This is an output-only problem.
There are $n$ people, and several gatherings have been organized among them. Initially, no two people are friends. In each gathering, every pair of attendees becomes friends. Now, you have forgotten how many gatherings were held and who attended each gathering, but you remember which pairs of people ended up as friends. You want to reconstruct the process of the gatherings. Clearly, the solution is not unique, but you aim to find one that minimizes the number of gatherings. The fewer the gatherings, the higher the score, as detailed in the scoring criteria.
Input Format
All input data friends1.in ~ friends10.in are provided in the given files, corresponding to $10$ test cases.

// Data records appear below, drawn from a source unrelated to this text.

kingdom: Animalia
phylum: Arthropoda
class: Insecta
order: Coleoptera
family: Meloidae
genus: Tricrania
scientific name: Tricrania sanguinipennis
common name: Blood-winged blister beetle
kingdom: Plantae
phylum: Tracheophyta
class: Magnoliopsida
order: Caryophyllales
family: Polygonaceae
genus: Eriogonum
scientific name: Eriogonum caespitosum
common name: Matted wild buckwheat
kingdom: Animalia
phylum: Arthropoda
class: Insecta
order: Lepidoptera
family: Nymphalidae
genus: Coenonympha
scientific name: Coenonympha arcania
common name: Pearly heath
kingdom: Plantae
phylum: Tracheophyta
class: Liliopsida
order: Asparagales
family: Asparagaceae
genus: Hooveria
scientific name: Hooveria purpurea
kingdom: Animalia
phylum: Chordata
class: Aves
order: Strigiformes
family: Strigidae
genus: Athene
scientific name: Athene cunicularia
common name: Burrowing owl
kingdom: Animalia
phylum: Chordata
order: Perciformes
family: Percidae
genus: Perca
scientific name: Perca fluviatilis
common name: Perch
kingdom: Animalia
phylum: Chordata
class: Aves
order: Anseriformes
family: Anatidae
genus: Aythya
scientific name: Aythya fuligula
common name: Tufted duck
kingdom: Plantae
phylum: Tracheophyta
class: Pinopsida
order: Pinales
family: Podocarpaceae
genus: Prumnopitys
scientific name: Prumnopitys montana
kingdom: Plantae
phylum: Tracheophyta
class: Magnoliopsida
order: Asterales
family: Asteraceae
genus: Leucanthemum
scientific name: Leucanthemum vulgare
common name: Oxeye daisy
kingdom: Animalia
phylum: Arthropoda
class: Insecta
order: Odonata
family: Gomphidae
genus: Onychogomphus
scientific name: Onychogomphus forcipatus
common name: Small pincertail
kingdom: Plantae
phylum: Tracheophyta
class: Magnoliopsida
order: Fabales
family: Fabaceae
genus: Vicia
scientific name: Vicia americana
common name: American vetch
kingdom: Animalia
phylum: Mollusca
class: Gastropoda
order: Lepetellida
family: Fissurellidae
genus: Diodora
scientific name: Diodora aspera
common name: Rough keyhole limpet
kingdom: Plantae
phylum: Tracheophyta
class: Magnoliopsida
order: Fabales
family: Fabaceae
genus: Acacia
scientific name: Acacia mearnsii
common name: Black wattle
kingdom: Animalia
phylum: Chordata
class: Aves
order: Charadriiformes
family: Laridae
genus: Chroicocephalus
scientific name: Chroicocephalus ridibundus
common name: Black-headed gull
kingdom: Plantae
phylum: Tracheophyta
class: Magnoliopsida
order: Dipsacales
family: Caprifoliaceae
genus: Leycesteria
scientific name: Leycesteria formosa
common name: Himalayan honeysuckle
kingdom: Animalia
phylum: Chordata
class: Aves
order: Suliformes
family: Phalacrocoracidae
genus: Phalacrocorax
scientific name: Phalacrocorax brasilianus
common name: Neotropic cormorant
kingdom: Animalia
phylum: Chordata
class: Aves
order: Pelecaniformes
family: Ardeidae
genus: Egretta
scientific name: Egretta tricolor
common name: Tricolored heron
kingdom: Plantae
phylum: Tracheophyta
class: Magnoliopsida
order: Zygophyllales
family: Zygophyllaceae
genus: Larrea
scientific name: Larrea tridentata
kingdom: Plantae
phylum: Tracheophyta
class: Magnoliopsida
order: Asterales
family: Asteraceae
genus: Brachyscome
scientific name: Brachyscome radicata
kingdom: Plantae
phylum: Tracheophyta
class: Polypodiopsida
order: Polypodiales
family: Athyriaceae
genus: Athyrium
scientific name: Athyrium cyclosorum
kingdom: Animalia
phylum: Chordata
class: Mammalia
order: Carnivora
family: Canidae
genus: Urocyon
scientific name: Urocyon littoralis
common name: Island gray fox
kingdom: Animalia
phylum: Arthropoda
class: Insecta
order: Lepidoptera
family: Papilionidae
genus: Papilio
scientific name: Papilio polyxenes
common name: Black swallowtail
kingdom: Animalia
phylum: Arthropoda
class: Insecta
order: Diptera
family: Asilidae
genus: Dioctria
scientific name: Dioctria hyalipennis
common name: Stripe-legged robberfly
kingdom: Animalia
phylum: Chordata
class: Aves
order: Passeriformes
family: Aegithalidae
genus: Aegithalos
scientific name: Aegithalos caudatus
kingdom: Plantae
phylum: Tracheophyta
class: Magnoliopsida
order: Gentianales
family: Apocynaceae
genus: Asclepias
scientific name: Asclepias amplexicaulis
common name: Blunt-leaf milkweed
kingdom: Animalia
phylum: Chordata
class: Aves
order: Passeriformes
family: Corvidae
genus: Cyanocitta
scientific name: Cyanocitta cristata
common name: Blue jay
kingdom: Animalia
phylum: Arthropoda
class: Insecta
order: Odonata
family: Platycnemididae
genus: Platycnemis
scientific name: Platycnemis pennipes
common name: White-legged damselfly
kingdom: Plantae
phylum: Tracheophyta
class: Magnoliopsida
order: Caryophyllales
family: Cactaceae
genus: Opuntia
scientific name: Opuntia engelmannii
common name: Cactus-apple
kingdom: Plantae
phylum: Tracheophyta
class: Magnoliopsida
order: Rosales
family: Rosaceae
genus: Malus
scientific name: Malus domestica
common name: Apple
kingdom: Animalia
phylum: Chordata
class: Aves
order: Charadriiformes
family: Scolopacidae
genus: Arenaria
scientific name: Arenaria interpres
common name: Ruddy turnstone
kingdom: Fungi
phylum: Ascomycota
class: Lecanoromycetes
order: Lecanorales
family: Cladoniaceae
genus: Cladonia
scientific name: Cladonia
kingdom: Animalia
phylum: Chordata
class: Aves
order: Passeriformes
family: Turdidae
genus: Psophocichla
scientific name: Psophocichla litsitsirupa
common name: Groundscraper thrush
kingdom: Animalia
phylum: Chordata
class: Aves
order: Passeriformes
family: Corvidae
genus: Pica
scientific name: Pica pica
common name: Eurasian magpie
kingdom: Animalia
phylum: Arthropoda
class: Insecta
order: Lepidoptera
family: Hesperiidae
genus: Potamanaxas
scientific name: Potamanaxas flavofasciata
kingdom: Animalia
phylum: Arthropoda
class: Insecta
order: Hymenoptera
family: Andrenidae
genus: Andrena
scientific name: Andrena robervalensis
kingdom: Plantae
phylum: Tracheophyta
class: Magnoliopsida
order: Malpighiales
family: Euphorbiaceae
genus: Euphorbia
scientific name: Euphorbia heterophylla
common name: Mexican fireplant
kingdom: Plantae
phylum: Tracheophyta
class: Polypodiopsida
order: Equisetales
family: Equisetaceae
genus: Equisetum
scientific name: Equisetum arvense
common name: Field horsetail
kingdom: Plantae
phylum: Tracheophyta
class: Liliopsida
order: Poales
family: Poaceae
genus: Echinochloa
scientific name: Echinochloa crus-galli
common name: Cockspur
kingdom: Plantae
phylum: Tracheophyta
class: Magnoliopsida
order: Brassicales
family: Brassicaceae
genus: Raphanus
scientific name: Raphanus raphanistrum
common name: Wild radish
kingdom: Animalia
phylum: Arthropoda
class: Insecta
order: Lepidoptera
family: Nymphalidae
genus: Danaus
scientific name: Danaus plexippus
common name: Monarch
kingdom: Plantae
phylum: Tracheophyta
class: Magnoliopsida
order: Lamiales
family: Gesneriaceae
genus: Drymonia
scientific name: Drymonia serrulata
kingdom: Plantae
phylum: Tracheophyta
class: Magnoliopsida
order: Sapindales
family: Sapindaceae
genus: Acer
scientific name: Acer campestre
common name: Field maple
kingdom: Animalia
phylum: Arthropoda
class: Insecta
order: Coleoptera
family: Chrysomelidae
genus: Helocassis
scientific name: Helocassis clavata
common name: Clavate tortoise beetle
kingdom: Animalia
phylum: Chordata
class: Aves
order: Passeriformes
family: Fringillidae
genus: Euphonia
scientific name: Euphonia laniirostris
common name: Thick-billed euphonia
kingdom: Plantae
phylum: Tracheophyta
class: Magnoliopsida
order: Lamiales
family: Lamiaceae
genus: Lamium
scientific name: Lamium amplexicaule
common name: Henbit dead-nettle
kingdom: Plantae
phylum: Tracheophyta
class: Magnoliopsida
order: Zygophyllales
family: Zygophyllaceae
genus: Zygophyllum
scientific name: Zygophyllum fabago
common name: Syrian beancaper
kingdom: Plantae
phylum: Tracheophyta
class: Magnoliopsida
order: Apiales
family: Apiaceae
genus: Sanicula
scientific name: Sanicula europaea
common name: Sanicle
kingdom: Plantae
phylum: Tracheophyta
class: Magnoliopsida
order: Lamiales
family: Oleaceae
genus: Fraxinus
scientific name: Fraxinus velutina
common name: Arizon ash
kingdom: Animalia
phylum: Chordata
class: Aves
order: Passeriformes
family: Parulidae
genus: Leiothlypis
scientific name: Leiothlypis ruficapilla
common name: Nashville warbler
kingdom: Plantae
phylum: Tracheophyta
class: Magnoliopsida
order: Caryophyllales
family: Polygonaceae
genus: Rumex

For each dataset, the first line contains two positive integers $n$ and $m$, representing the number of people and the number of pairs of friends, respectively.
The following $m$ lines each contain two numbers $x$ and $y$, indicating that person $x$ and person $y$ are friends.
Output Format
Output your results to friends1.out ~ friends10.out.
The first line should contain a positive integer $k$, representing the number of gatherings in your solution.
The next $k$ lines should each represent a gathering. Each line should start with a number $r$, indicating the number of participants in the gathering. Then, $r$ distinct positive integers should follow, representing the set of people who attended the gathering.
You must ensure that after organizing these $k$ gatherings, the $m$ pairs of friends are satisfied, and that no additional people become friends.
You also need to ensure that $k \leq m$ and that the sum of the number of participants in all gatherings does not exceed $2m$.
Sample Input
4 5
1 2
1 3
2 3
2 4
3 4
Sample Output
2
3 1 2 3
3 2 3 4
Sample Explanation
There are two gatherings in total.
In the first gathering, persons $1$, $2$, and $3$ attended, so $(1,2)$, $(2,3)$, and $(1,3)$ became friends after the gathering.
In the second gathering, persons $2$, $3$, and $4$ attended, so $(2,3)$, $(3,4)$, and $(2,4)$ became friends after the gathering.
After the gatherings, $(1,2)$, $(1,3)$, $(2,3)$, $(2,4)$, and $(3,4)$ became friends, which matches the input.
It can be proven that the minimum value of $k$ is $2$, so the sample output is the optimal solution for this case (though other valid solutions with larger $k$ exist).
Data Range
| Test Case |
$n=$ |
$p=$ |
Special Property |
| 1 |
$6$ |
$\frac 12$ |
| 2 |
$10$ |
$\frac 12$ |
| 3 |
$50$ |
None |
A |
| 4 |
$100$ |
$\frac 13$ |
| 5 |
$100$ |
$\frac 12$ |
| 6 |
$500$ |
$\frac 15$ |
| 7 |
$500$ |
$\frac 12$ |
| 8 |
$1000$ |
$\frac 15$ |
| 9 |
$1000$ |
$\frac 13$ |
| 10 |
$1000$ |
$\frac 12$ |
Special Property A: The people can be divided into two groups such that no one within the same group is friends with each other.
If $p$ has a value, it means that in this test case, the data was generated as follows: for every pair of people $i, j(i < j)$, $i$ and $j$ have a probability $p$ of being friends, and a probability $1-p$ of not being friends.
Scoring Criteria
If your output does not meet the problem's requirements, the score will be $0$.
If your output is correct, let $Z$ be the number of gatherings in your solution. For this test case, your score is calculated as follows:
- If $Z \leq Z_0$, the score is $S$.
- If $Z > Z_0$, the score is $S \times \left(\frac{Z_0}{Z}\right)^3$.
The parameters $Z_0$ and score $S$ for each test case are as follows:
| Test Case |
1 |
2 |
3 |
4 |
5 |
6 |
7 |
8 |
9 |
10 |
| $Z_0$ |
$4$ |
$9$ |
$321$ |
$288$ |
$208$ |
$3935$ |
$2621$ |
$12386$ |
$11198$ |
$8486$ |
| $S$ |
$4$ |
$8$ |
$6$ |
$9$ |
$9$ |
$11$ |
$11$ |
$13$ |
$13$ |
$16$ |
In the folder containing friends1.in ~ friends10.in, after storing your answers in friends1.out ~ friends10.out, you can use the provided checker.cpp file to check your current score for each test case.